===== TASK INPUT =====
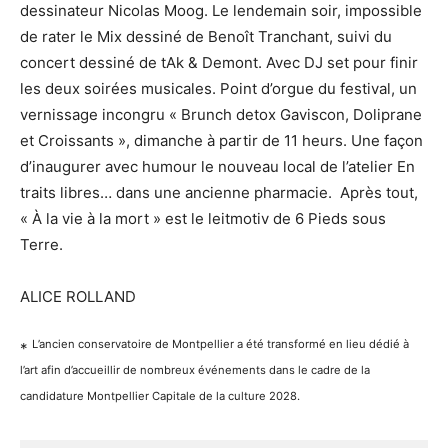
dessinateur Nicolas Moog. Le lendemain soir, impossible
de rater le Mix dessiné de Benoît Tranchant, suivi du
concert dessiné de tAk & Demont. Avec DJ set pour finir
les deux soirées musicales. Point d’orgue du festival, un
vernissage incongru « Brunch detox Gaviscon, Doliprane
et Croissants », dimanche à partir de 11 heurs. Une façon
d’inaugurer avec humour le nouveau local de l’atelier En
traits libres… dans une ancienne pharmacie. Après tout,
« À la vie à la mort » est le leitmotiv de 6 Pieds sous
Terre.
ALICE ROLLAND
L’ancien conservatoire de Montpellier a été transformé en lieu dédié à
*
l’art afin d’accueillir de nombreux événements dans le cadre de la
candidature Montpellier Capitale de la culture 2028.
=====
YOUR ASSIGNMENT -
Looking through the data above, copy out each line in which the string "dessiné" occurs.

YOUR RESPONSE -
de rater le Mix dessiné de Benoît Tranchant, suivi du
concert dessiné de tAk & Demont. Avec DJ set pour finir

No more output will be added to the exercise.